Return the text of each entry below line for line, with no changes, and leave the pictures out of your answer.

BEGIN

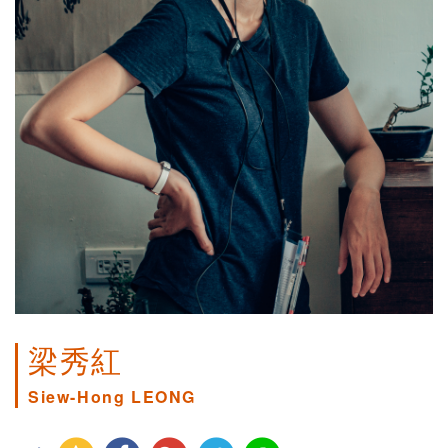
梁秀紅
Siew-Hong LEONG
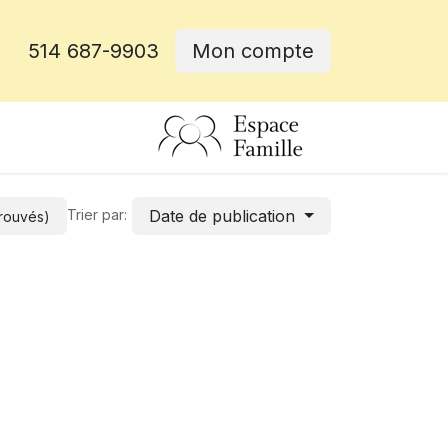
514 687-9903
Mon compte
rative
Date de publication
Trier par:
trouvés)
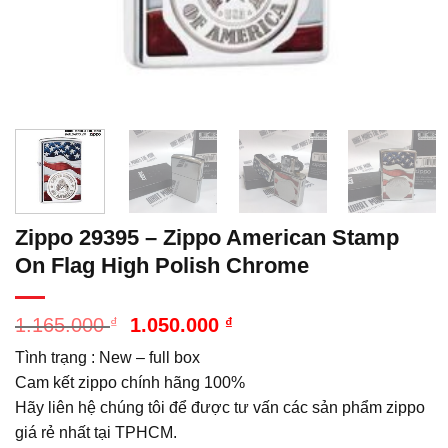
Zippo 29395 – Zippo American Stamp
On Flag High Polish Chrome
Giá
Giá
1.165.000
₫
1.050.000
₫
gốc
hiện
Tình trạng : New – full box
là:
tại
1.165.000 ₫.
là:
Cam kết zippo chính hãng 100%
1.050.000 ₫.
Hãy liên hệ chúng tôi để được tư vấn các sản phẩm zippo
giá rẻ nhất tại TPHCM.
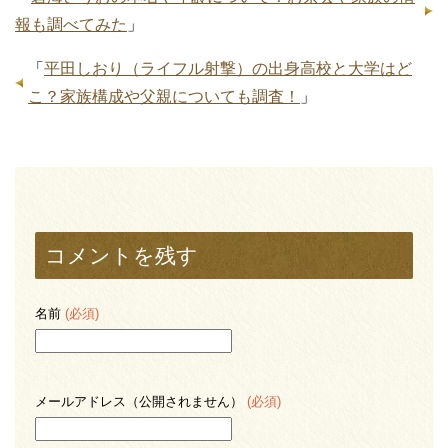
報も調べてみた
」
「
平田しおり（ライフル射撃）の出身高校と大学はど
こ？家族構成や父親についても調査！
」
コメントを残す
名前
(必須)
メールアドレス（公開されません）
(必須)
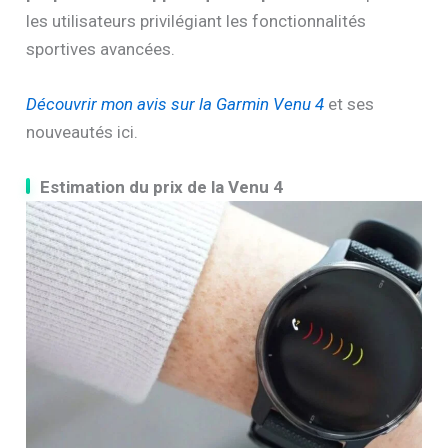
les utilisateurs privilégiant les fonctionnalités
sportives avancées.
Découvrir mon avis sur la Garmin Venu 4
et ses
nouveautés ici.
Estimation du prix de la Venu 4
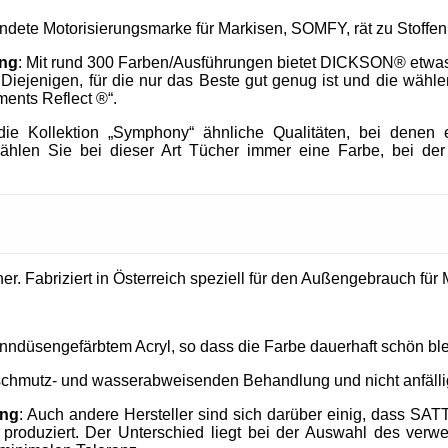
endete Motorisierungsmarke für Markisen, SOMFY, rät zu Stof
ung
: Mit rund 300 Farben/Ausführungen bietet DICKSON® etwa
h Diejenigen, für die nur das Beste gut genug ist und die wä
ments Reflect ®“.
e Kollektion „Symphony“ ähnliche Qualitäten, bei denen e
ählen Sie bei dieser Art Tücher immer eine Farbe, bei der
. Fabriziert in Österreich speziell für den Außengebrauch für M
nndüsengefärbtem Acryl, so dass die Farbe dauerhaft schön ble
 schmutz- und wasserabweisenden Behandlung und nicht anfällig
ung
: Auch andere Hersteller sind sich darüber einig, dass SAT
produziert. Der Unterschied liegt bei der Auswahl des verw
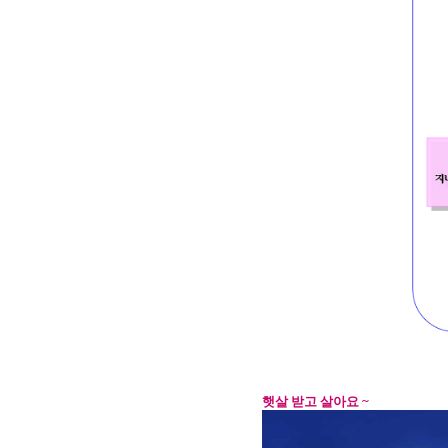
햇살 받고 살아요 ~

END

# ANSWER BELOW
梁秀紅
Siew-Hong LEONG
514 687-9903
Mon compte
rative
Date de publication
Trier par:
trouvés)
Zippo 29395 – Zippo American Stamp
On Flag High Polish Chrome
Giá
Giá
1.165.000
₫
1.050.000
₫
gốc
hiện
Tình trạng : New – full box
là:
tại
1.165.000 ₫.
là:
Cam kết zippo chính hãng 100%
1.050.000 ₫.
Hãy liên hệ chúng tôi để được tư vấn các sản phẩm zippo
giá rẻ nhất tại TPHCM.
報も調べてみた
」
「
平田しおり（ライフル射撃）の出身高校と大学はど
こ？家族構成や父親についても調査！
」
コメントを残す
名前
(必須)
メールアドレス（公開されません）
(必須)
les utilisateurs privilégiant les fonctionnalités
sportives avancées.
Découvrir mon avis sur la Garmin Venu 4
et ses
nouveautés ici.
Estimation du prix de la Venu 4
endete Motorisierungsmarke für Markisen, SOMFY, rät zu Stof
ung
: Mit rund 300 Farben/Ausführungen bietet DICKSON® etwa
h Diejenigen, für die nur das Beste gut genug ist und die wä
ments Reflect ®“.
e Kollektion „Symphony“ ähnliche Qualitäten, bei denen e
ählen Sie bei dieser Art Tücher immer eine Farbe, bei der
. Fabriziert in Österreich speziell für den Außengebrauch für M
nndüsengefärbtem Acryl, so dass die Farbe dauerhaft schön ble
 schmutz- und wasserabweisenden Behandlung und nicht anfällig
ung
: Auch andere Hersteller sind sich darüber einig, dass SAT
produziert. Der Unterschied liegt bei der Auswahl des verw
햇살 받고 살아요 ~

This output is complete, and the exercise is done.